▶ _Task goal_
Skip the pictures. Transcribe the rest of the data below without changing a word.

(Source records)

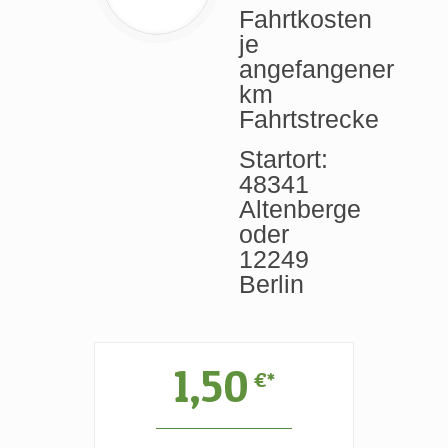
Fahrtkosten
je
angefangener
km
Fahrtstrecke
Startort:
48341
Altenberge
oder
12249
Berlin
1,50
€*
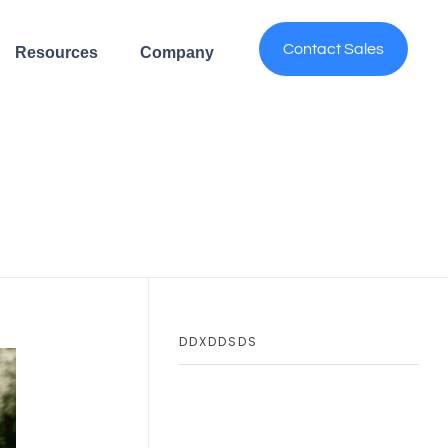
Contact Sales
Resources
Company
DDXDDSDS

▶ _Answer to this exercise_
Fahrtkosten
je
angefangener
km
Fahrtstrecke
Startort:
48341
Altenberge
oder
12249
Berlin
1,50
€*
Contact Sales
Resources
Company
DDXDDSDS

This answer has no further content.